The heart-rending story of a child’s heart transplant

As nine-year-old Max resigns himself to death, a saviour arrives in the person of Keira, the victim of a tragic car crash, whose family opts to donate her organs

Dr Christiaan Barnard, the pioneering surgeon who performed the first human heart transplant in South Africa in 1968. [Getty Images] 
issue 05 October 2024

Max Johnson’s life while he waited for a heart transplant had become so miserable and traumatic that he didn’t care whether he carried on or not. Indeed, the colourless, almost lifeless nine-year-old recorded a video saying he wanted to die. His parents felt as though they were on ‘death row’ as they waited for a donor. They knew, too, that the call announcing there was a heart for their son would mean that somewhere else in Britain a family was mourning.
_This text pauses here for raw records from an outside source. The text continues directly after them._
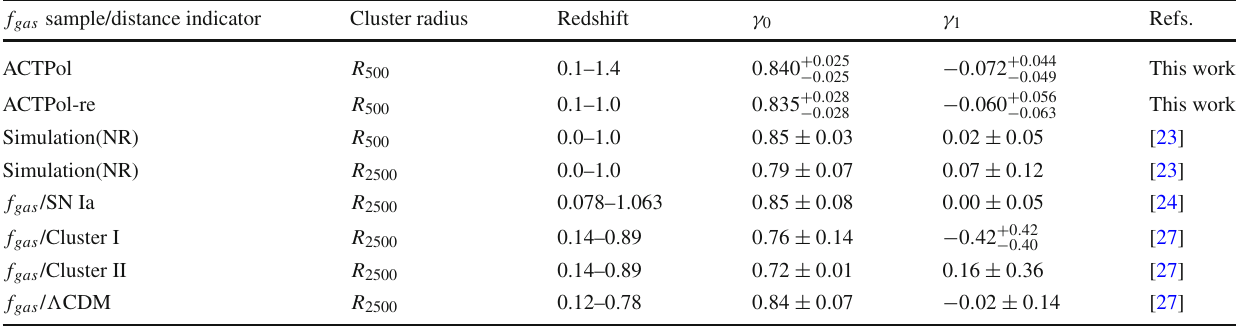
In the previous works, the luminosity distances/angular diameter dis- tances are derived from recent SN Ia observations, SZ effect/X-ray measurements of Cluster I [13] and Cluster II [14], or in the framework of Planck’s best-fitted (cid:4) CDM cosmology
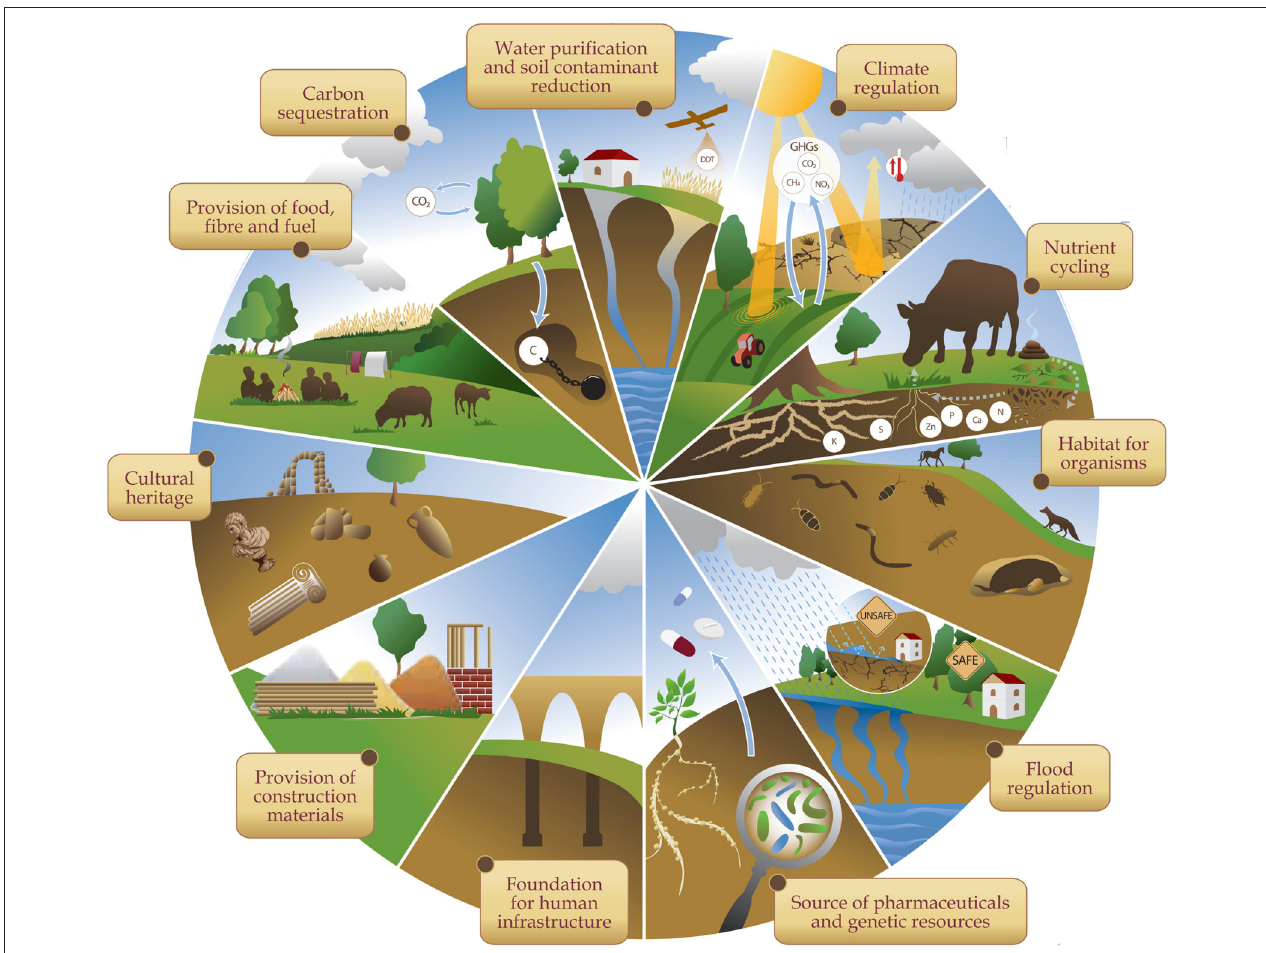
FIGURE 2 | Schematic diagram of soil functions. This diagram is part of an “infographics” on soil functions put together by the FAO, with the subtitle “Soils deliver ecosystem services that enable life on earth” (Adapted from http://www.fao.org/resources/infographics/infographics-details/en/c/284478/).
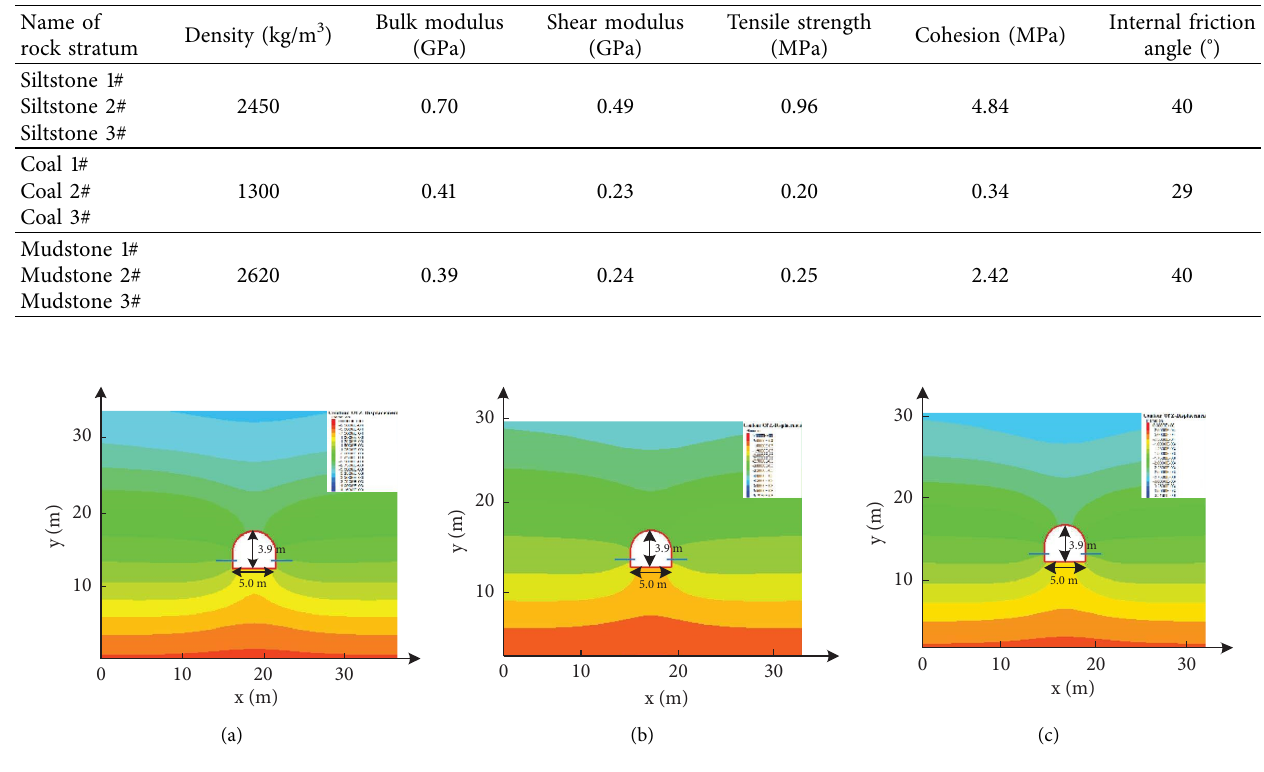
Table 2: Rock layer physical and mechanical parameters table.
They would benefit from the sudden death of someone they were initially only told was an ‘age-appropriate donor’. Max’s mother read between the lines: her son was getting the heart of another nine-year-old.

The call announcing there was a heart for Max would mean that somewhere else in Britain a family was mourning

That heart had belonged to Keira Ball, who enters Rachel Clarke’s extraordinary book full of life and with all the time in the world ahead of her – until she and her mother and siblings were involved in a car crash that left her brain dead.